In summary, this study indicates, for the first time, that the downregulation of pulmonary IL-22 and Th22 may be associated with the pathogenesis of acute pancreatitis-associated lung injury. Melatonin, functioning as a protectant and antioxidant, may reduce lung injury by increasing IL-22 and Th22 activity.
Severe acute pancreatitis (SAP) is a potentially serious disease for which there are limited specific therapies. Pulmonary dysfunction is the most prominent manifestation of extra-abdominal organ dysfunction in pancreatitis. Previous studies assessed the therapeutic efficacy of interleukin 22 (IL-22) and melatonin for the treatment of SAP in a rat model of the disease, although the exact mechanism(s) by which melatonin mediates its effects remains obscure.
Previous research indicated that therapy involving recombinant IL-22 markedly attenuates the severity of SAP in rats. The study has found that melatonin, which can reduce pancreatic damage in rats with SAP, has a protective effect on the lungs of rats with SAP. This protection is associated with increases in the levels of mRNAs that encode IL-22 and T helper cell 22 (Th22) and increased levels of IL-22 protein. Further research is needed to explore the mechanism by which melatonin upregulates IL-22 and Th22 and how IL-22 and Th22 mediate their protective effects on the lungs of animals with SAP.
Innovations and breakthroughs
The mechanism(s) responsible for the previously proposed anti-inflammatory effects of IL-22 and melatonin during SAP remains to be elucidated.
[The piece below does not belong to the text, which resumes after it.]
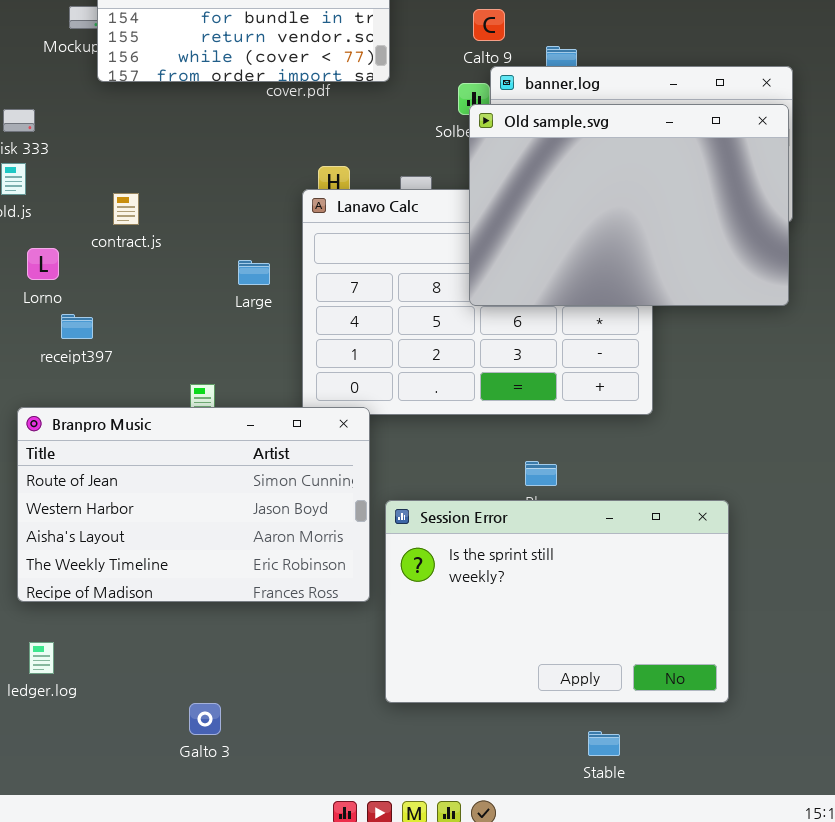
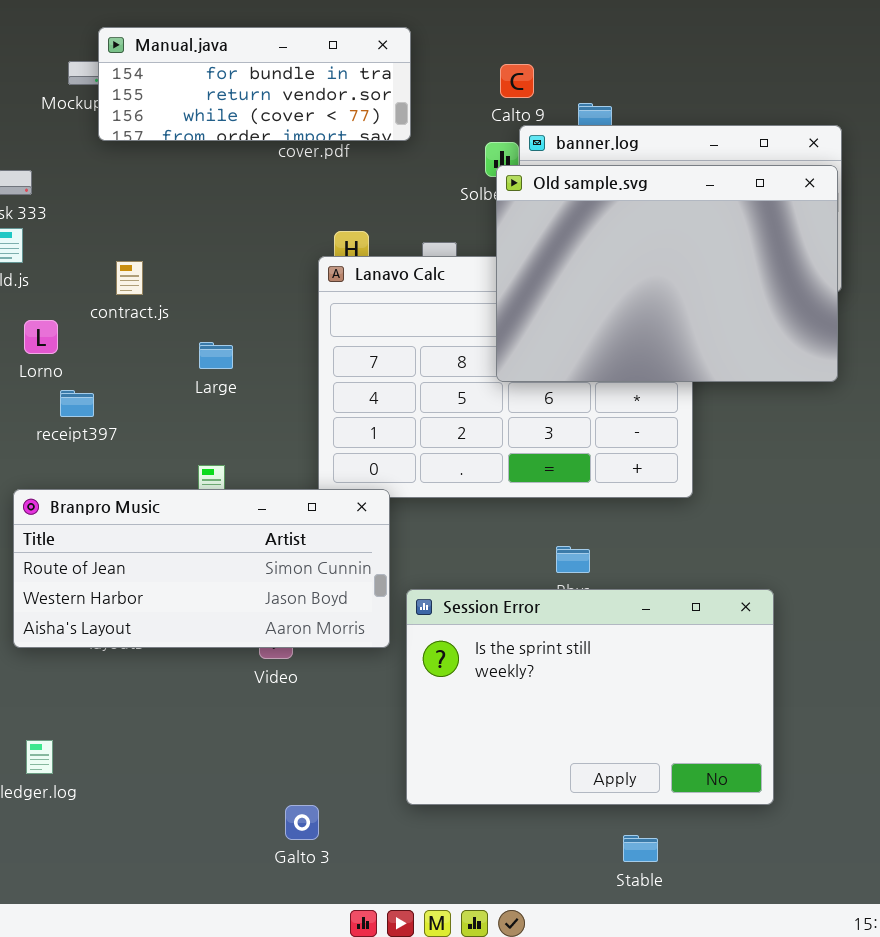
Large: [238,260,270,285] -> [199,342,233,369], moved
Branpro Music: [17,407,370,602] -> [13,489,390,648], resized
Galto 3: [189,703,221,735] -> [285,805,319,840], moved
The authors studied the effect of melatonin on levels of mRNAs encoding IL-22 and Th22 and the level of IL-22 in lung tissues from rats with SAP. The results indicated that the downregulation of pulmonary mRNAs encoding IL-22 and Th22 in animals with SAP may be associated with the pathogenesis of acute pancreatitis-associated lung injury, and melatonin is potentially capable of reducing lung injury by increasing IL-22 and Th22 activities. This paper provides a plausible explanation of the mechanism underlying the therapeutic effects of melatonin in the treatment of SAP.
Given the established therapeutic efficacy of melatonin for treating SAP, elucidation of the underlying mechanism involved is the primary obstacle to translation of this approach to clinical practice. The results suggest that the therapeutic effects of melatonin in reducing acute pancreatitis-associated lung injury can potentially be attributed to increased IL-22 and Th22 activities.
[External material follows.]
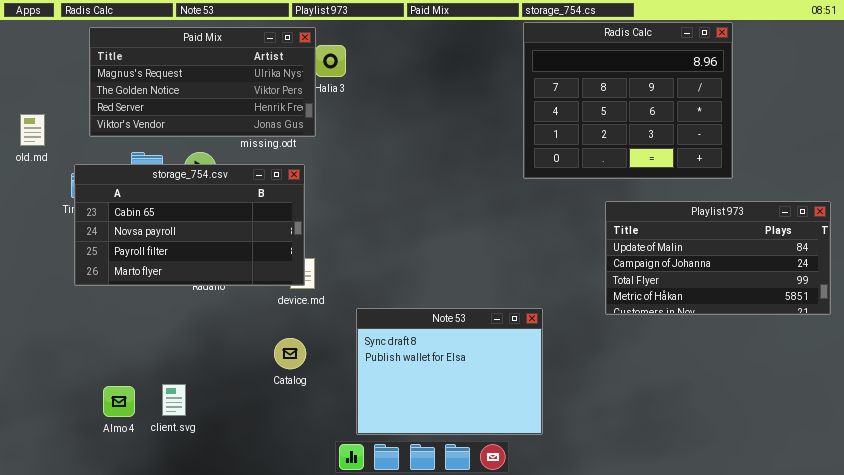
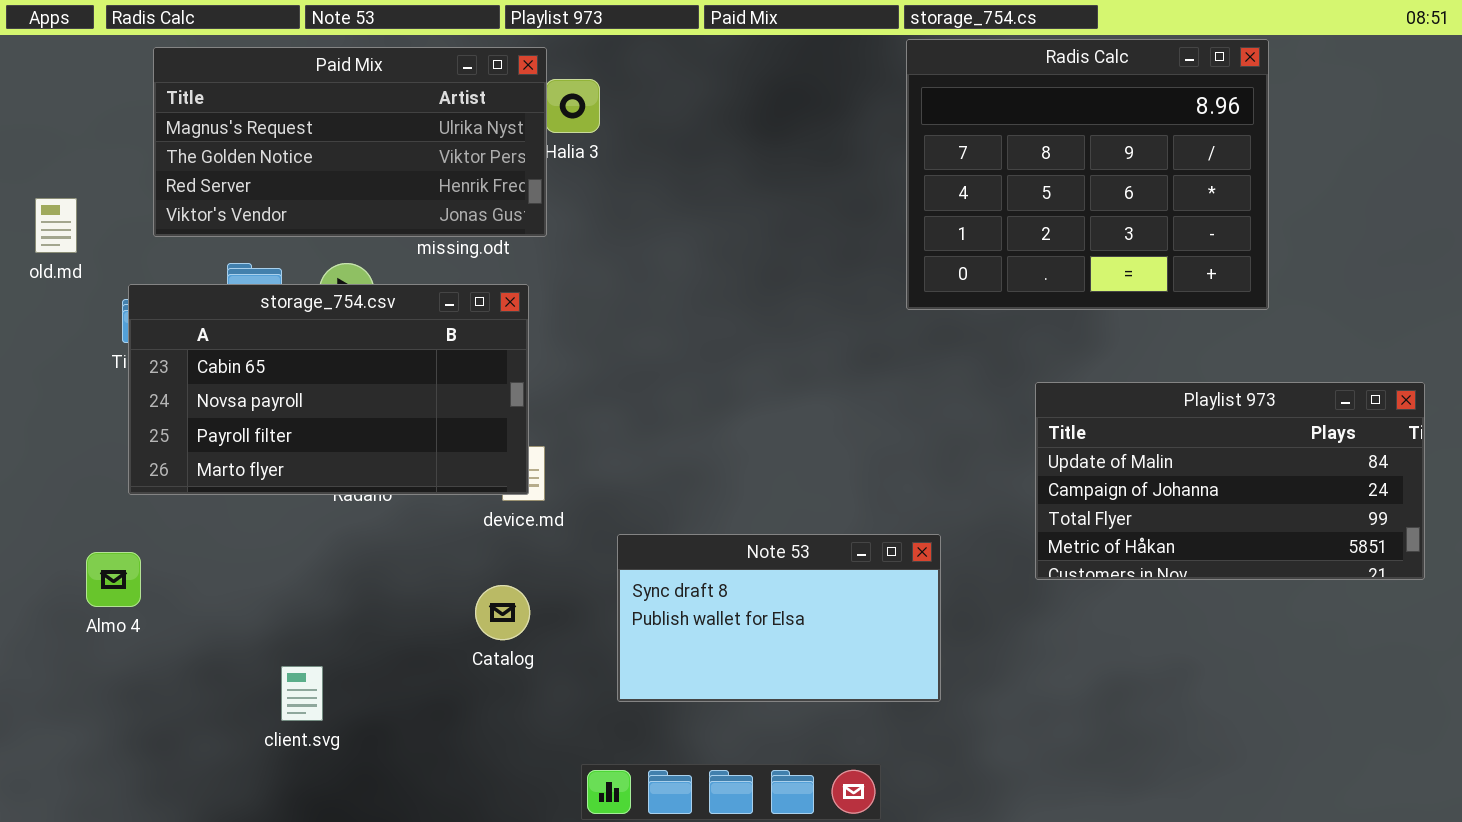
Playlist 973: [605,201,831,315] -> [1035,382,1425,580], moved
Note 53: [356,308,543,435] -> [617,534,941,702], resized
Almo 4: [103,386,135,417] -> [86,552,141,607], moved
SAP is principally caused by autodigestion of the pancreas, and pulmonary dysfunction is the most pertinent manifestation of extra-abdominal organ dysfunction in patients with pancreatitis. IL-22 is a member of the IL10 family of cytokines and represents an important effector molecule of activated IL-22-expressing Th22 cells, Th1, and Th17 cells. Melatonin, which is secreted by the pineal gland, prevents or attenuates the severity of experimental SAP.
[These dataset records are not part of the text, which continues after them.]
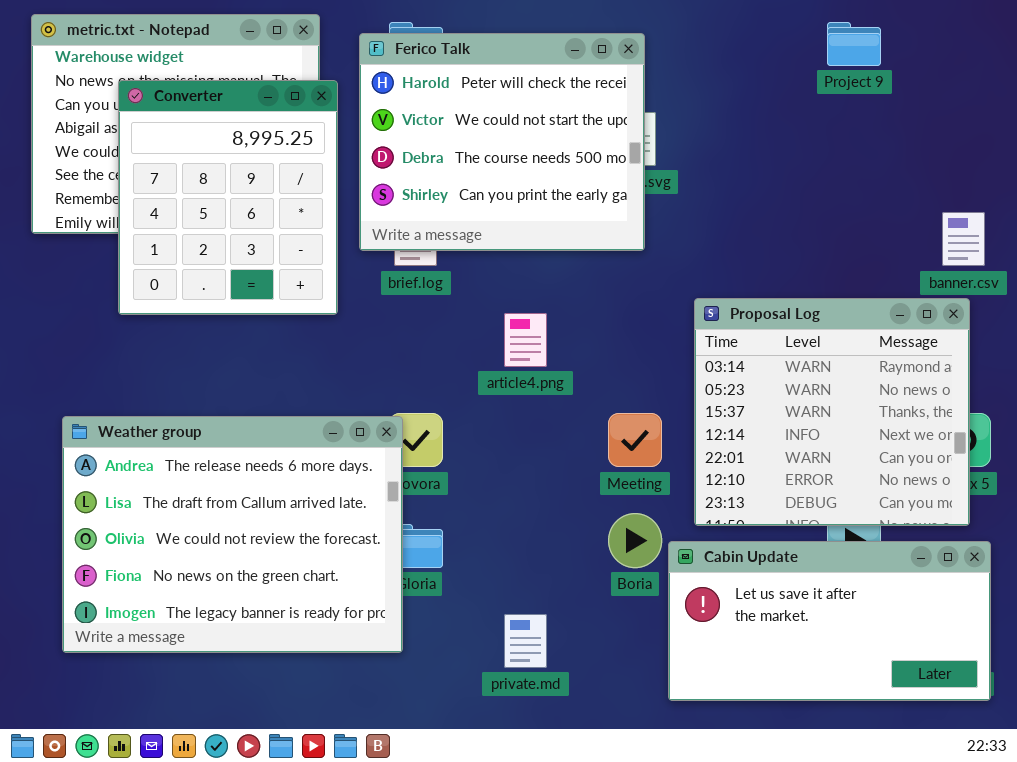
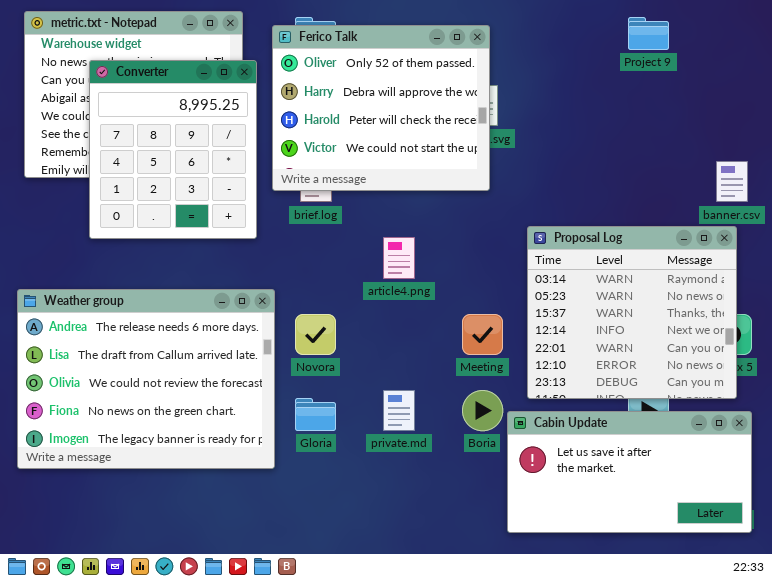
Ferico Talk: [359,33,645,251] -> [272,25,490,191], scrolled up 2 rows
Weather group: [62,416,403,653] -> [17,289,275,469], moved
private.md: [504,614,547,668] -> [383,390,415,431], moved

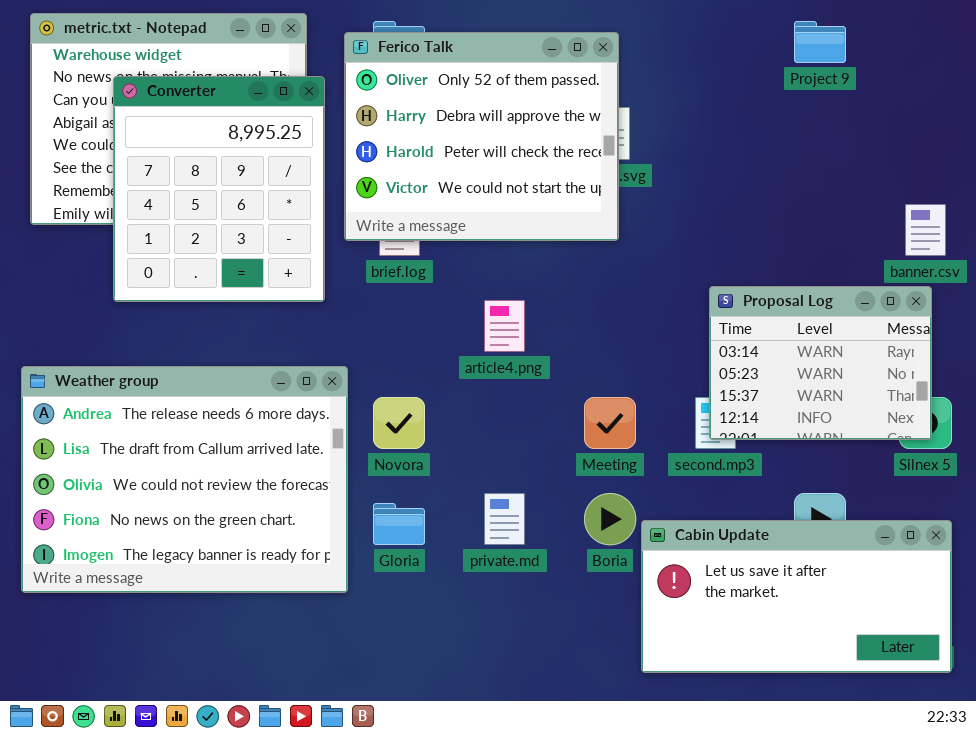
Proposal Log: [527,226,737,399] -> [709,286,932,440], resized

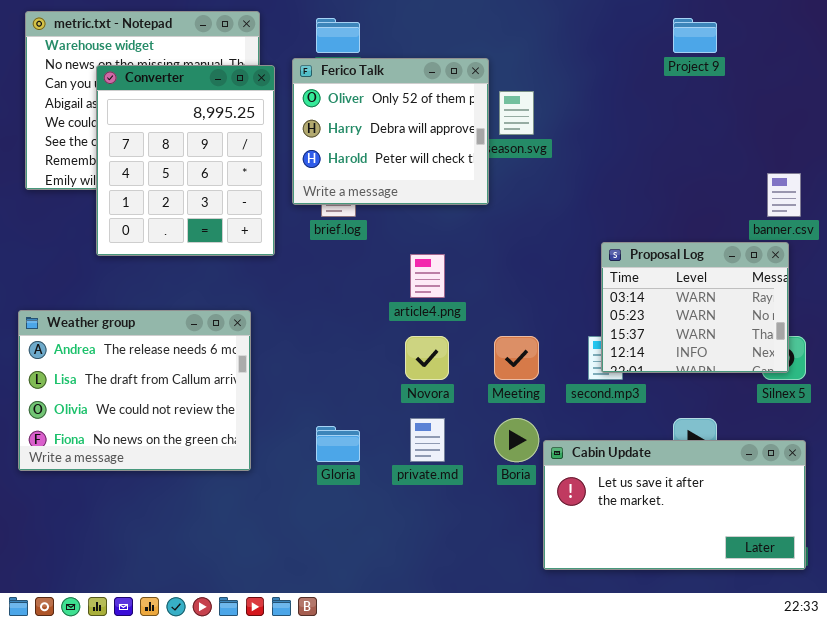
Ferico Talk: [344,32,619,241] -> [292,58,489,205], resized
Weather group: [21,366,348,593] -> [18,310,251,471], resized
Novora: [373,397,425,449] -> [405,336,449,380], moved

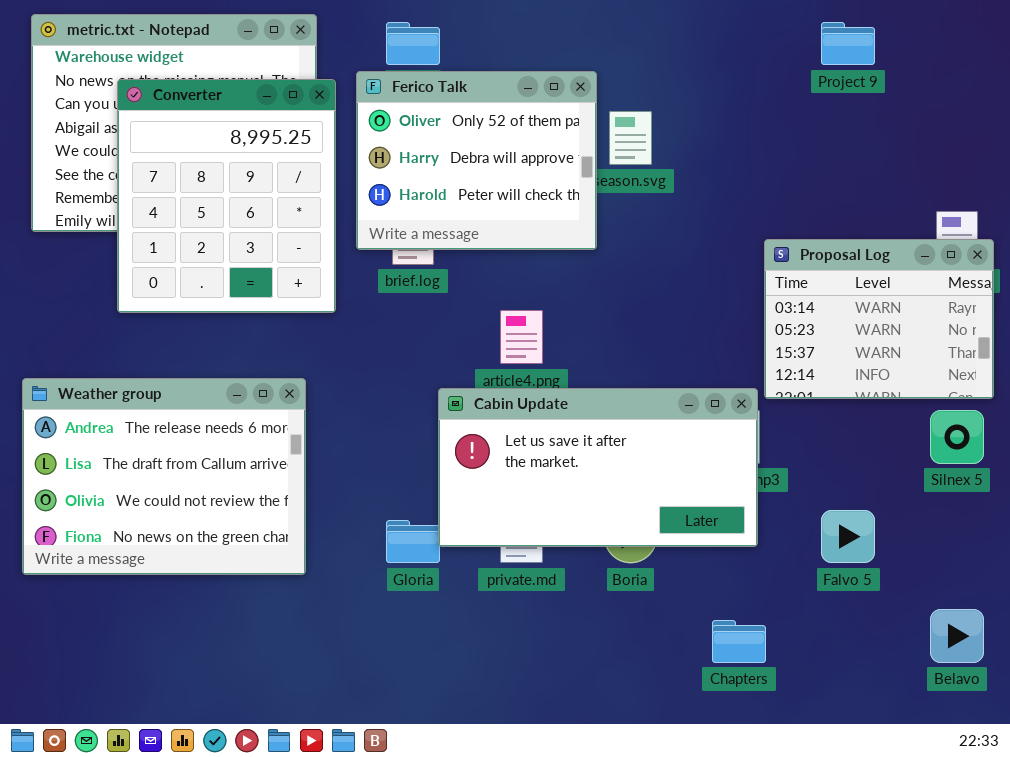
Proposal Log: [601,242,789,373] -> [764,239,994,399], moved
Cabin Update: [543,440,806,570] -> [438,388,758,547], moved

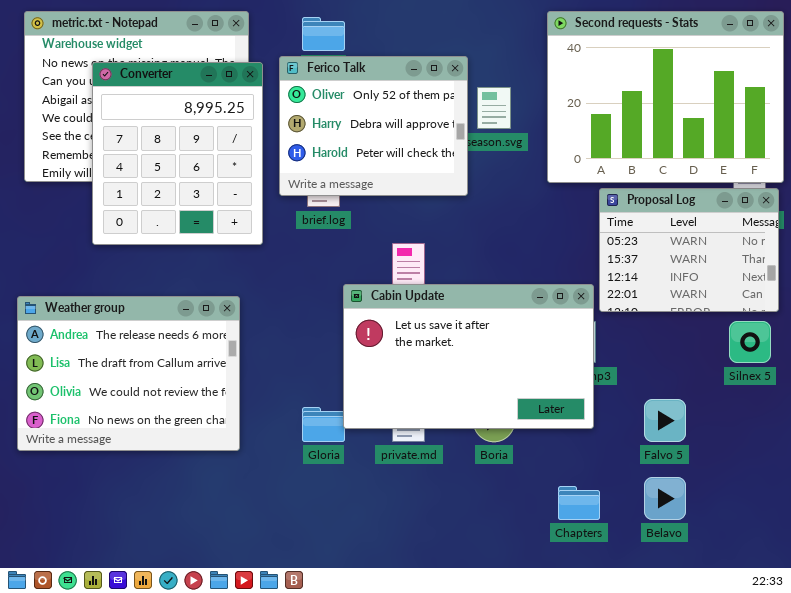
Second requests - Stats: none -> [547,11,784,183], opened
Proposal Log: [764,239,994,399] -> [599,188,779,312], scrolled down 1 row
Cabin Update: [438,388,758,547] -> [343,284,594,429], resized
Belavo: [930,609,984,663] -> [644,477,686,520], moved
The authors of this study focus on the value of melatonin in alleviating the severity of acute pancreatitis-associated lung injury and the possible molecular mechanism that underlies this effect. The results suggest that the down-regulation of pulmonary IL-22 and Th22 may be associated with the pathogenesis of acute pancreatitis-associated lung injury and that melatonin is potentially capable of reducing lung injury by increasing IL-22 and Th22 activity.